Interview questions and answers on SDLC (Software Development Life Cycle)
|I just had been to a job interview and I was grilled on this very topic. The interviewer was passionate about this topic. I will have more posts on SDLC by providing additional links here. If you are an experienced developer, these questions and answers should be pretty easy. If you are a novice, this will give you a high level overview. It is good to be familiarized than have no idea at all.
Q. What does SDLC stand for and what are the different phases?
A. SDLC stands for Software Development Life Cycle, which is a process of building an application through different phases.
Q. How will you go about choosing the right SDLC for your project?
- Firstly choose a base methodology: from a number of SDLC methodoligies like Waterfall, RUP (Rational Unified Process), SCRUM, XP (eXtreme Programming), etc. If you already have a SDLC methodology in place, analyse the existing deficiencies. This can be done by interviewing users of the system.
- Secondly, analyze what other best practices can be adopted from the other SDLC methodologies. For example, you can adopt best practices like daily stand-up meetings, iterative development, peer code reviews, and test driven development with waterfall as the base methodology.
Here are a few factors that will help you decide what SDLC methodology is right for your project
1. Understanding how the business is structured. For example, are the business units siloed by products? the culture of the organization, etc.
2. Complexity of the project. What is the size of the project team? How many streams are there?, etc.
3. Nature of the project. New greenfield project versus enhancements and maintenance to existing systems.
4. Capabilities of your engineers, tools, and current processes in place.
Q. What are the benefits of peer code reviews?
1. Pick up issues and bad practices in others' code.
2. Get more familiarized with others' code.
3. Learn from others' code.
Q. Why would you use continuous integration?
- One of the key practices in agile processes is collective code ownership. The continuous integration supports continuous design and collective code ownership. The developers will be required to integrate others' changes more frequently.
- The continuous integration build process is a mechanism to find and eliminate problems from code changes as early as possible. The continuous integration motivates developers to check in code as often as they can, and avoids any stale code. This will also result in reduced down time.
During integrating others' changes, you are also peer reviewing and familiarizing yourself with others' changes.
Q. What are the pros and cons of pair programming?
1. Continual design and code review that leads to more effective solution and effecient defect removal rates.
2. Programmers can learn from each other.
3. Improves communication and can build better teams.
4. The programmers will be more disciplined and encourages the agile principle of collective code ownership.
5. Fewer interruptions as people who are working in pair are less likely to be interrupted than someone working alone.
1. Pair programming can double code development expenses.
2. Hard to get all programmers to embrace it. It takes the programmers out of their comfort zone.
Q. What are the different types of testing?

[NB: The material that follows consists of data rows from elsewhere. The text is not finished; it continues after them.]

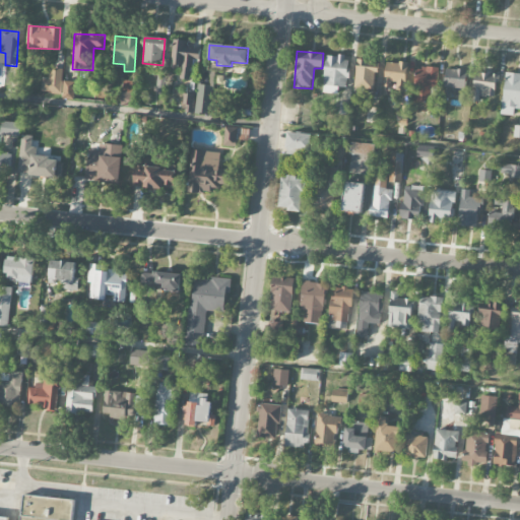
[(337,94),(337,87),(346,88),(348,57),(325,56),(324,93),(337,94)]
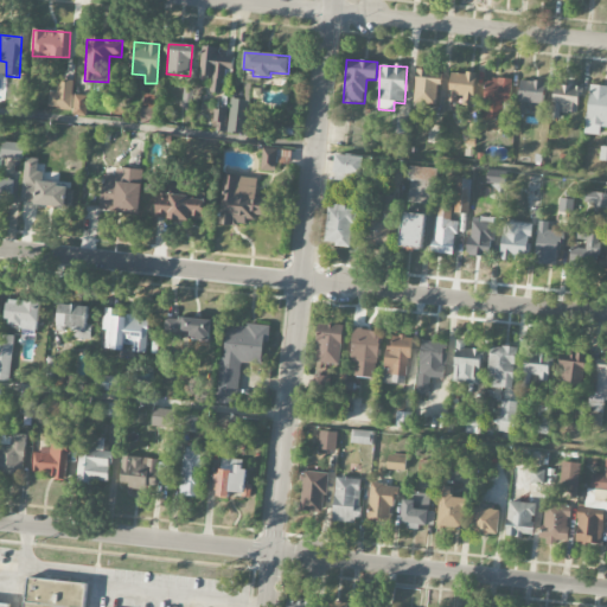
[(414,103),(438,104),(439,71),(416,70),(414,103)]
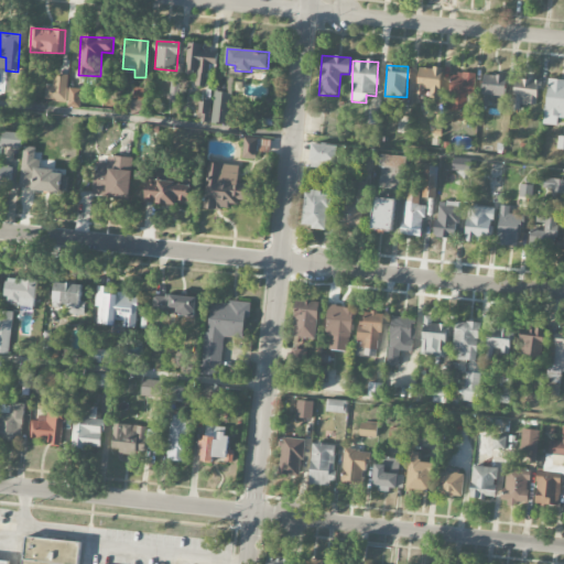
[(67,75),(53,74),(53,86),(45,86),(45,101),(66,102),(67,75)]
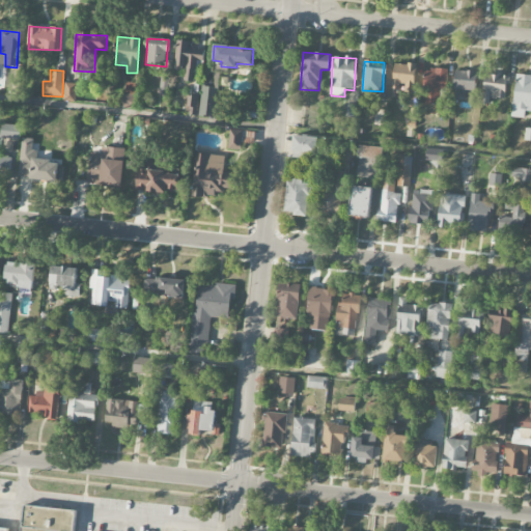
[(440,105),(440,90),(447,90),(448,70),(425,70),(424,105),(440,105)]
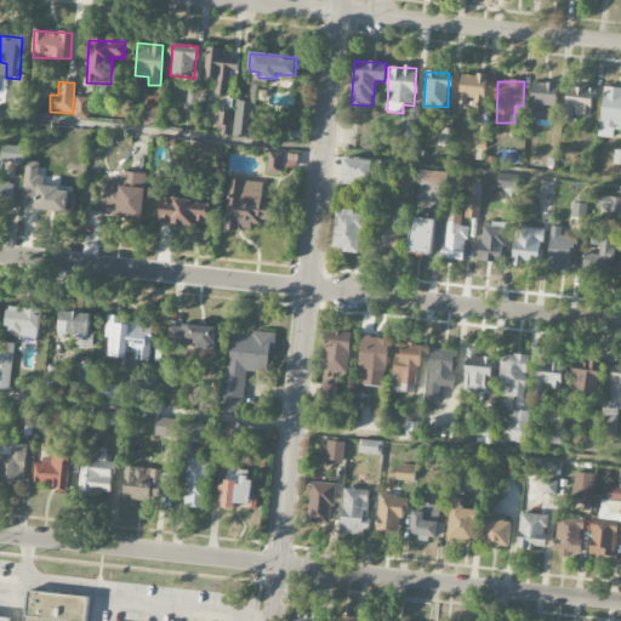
[(557,84),(533,83),(531,108),(556,109),(557,84)]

- Unit testing where the developers test their code by writing unit tests. Code coverage tools are used to determine the extend to which the code is covered.
- System integration tests are generally conducted by the developers to test integration of their code with external CMS (Content Management) Systems like Vignette, CRM (i.e Customer Relationship Management) systems like Siebel or Salesforce, and any other third party system. During development, the external systems can be mocked, and during system integration testing, both happy path and unhappy paths like service failures, service timeouts, sticky versus non-sticky sessions, and service retry need to be tested.
- Performance Testing – uses automated tools that are designed to test and tweak system performance. For example, use JMeter to write performance testing scripts.
- Load Testing – helps determine how well the product handles heavy demand for system resources. For example, how well a trading system handles panic sells during a financial meltdown.
- Security Testing – to guard against accidental miss-use, hackers, or known computer malware attack. For example, using a tool like Skipfish from Google.
- Alpha Testing – is conducted after the majority of the software functionality is complete but before end-users are going to be involved.
- Beta Testing – is conducted after project code is complete.
- Acceptance Testing – is carried out by the testers, business analysts, and users to ensure that the system meets the functional and non functional requirements. The software is packaged and released with release candidate version numbers like RC1, RC2, etc to the user acceptance testing environment.
- Regression Testing – is conducted to check if bug fixes have been implemented successfully. Also checks for the presence of new bugs or flaws that could have been created from correcting the original errors and ensures no baseline functionality has been lost.